Molecular comparisons, in spite of what evolutionists report, are equally ambiguous. It is not surprising that molecular comparisons are generally consistent with morphological comparisons. After all, molecular and morphological features are all part of the same organism. Only the extreme view, that there is no necessity in biology and that contingency is utterly dominant, would so divorce molecules from morphology. Yes, nature does reveal different solutions to similar design problems, but this does not mean that designs are random. If two automobiles are similar in appearance and function, are we surprised when their gears are also similar? Of course not. (P. 200)

Again, this is too vague to be responded to. Consider the structure of hemoglobin in different animal species. Hemoglobin is the molecule responsible for transporting oxygen to the various tissues of the body. That is it's function wherever it is found. It's precise structure varies from species to species, and the pattern of these differences is entirely consistent with the patterns of descent inferred from morphology and paleontology. Thus, human hemoglobin is far more similar to chimpanzee and gorilla hemoglobin than it is to dog hemoglobin, for example. Is Hunter suggetsing that the differences between human and dog hemoglobin are the necessary consequences of the differences in the morphology of humans and dogs? If that is his suggestion, then I'd appreciate it if he'd tell us what that functional necessity is.

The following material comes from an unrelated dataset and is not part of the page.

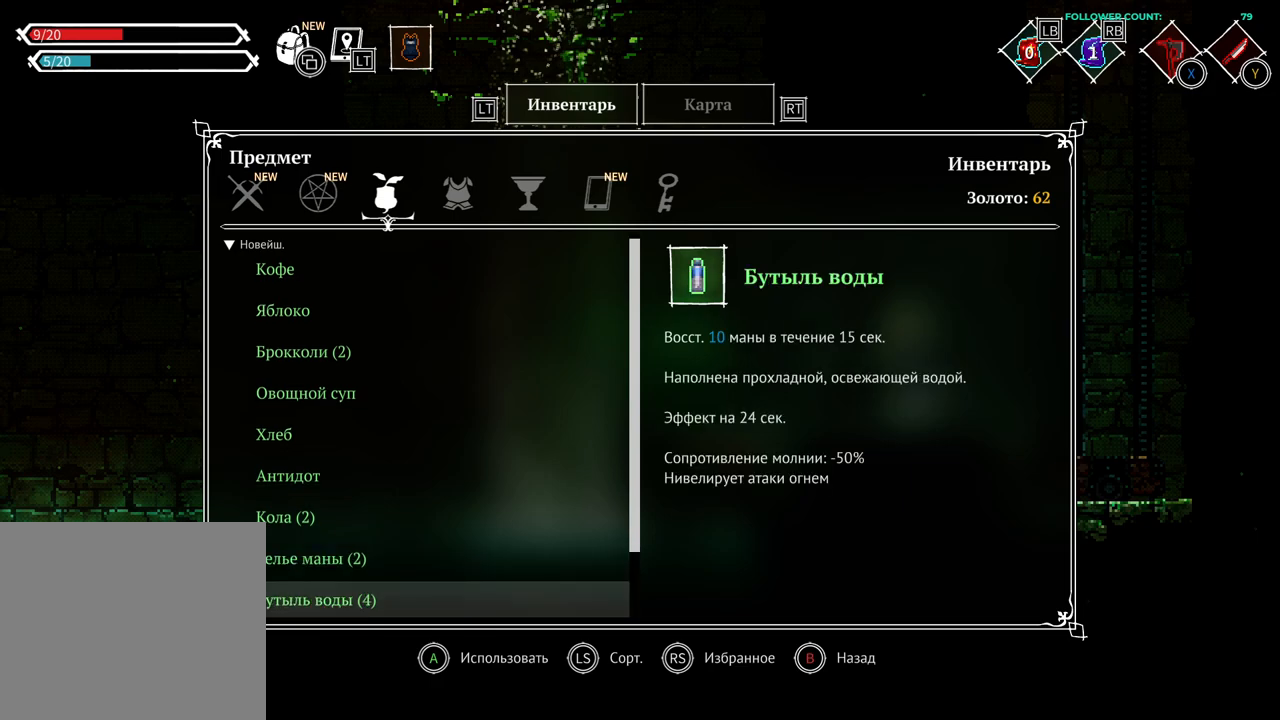
{"buttons": [], "left_stick": "center", "right_stick": "center", "events": [[233, "DPAD_UP", "down"], [333, "DPAD_UP", "up"]]}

I'm also not sure about the point of Hunter's analogy. Presumably the automobiles that are similar in design and function are the different species of animals while the gears are the underlying genes and molecules. But what we're interested in when we speak of molecular evidence for evolution is the pattern of differences in the molecules of multiple species. We are not simply considering the similarities in the molecules between two species.

It is conceivable that there is some deeply concealed functional reason for explaining this pattern of differences. But it is safe to say that no one has a plausible suggestion for what that functional reason might be. It is also safe to say that had these patterns not confirmed the phylogenies arrived at independently of them, it would have been a blow for evolution.

And Hunter doesn't even consider what to my mind is the most compelling sort of molecular evidence for common descent: patterns of similarities in the noncoding portions of the genome. Since these genes do not code for proteins their similarities can not be explained functionally (unless, of course, the noncoding DNA also serves some deeply concealed function that demands very specific sequences of nucleotides). And the sheer quanitity of these similarities makes it implausible to attribute them to chance alone. I can't imagine how you explain these similarities except via common descent.

Ed Brayton provides some additional thoughts on this subject here.

It seems that Hunter's main rhetorical trick is to consider each piece of evidence for evolution independently of the others, and then offer some other non-evolutionary, non-logically-impossible explanation for each piece. Those of his arguments that are not flatly wrong sound more like the wishful thinking of someone who desperately wants evolution to be false than the reasoned arguments of a dedicated truth-seeker.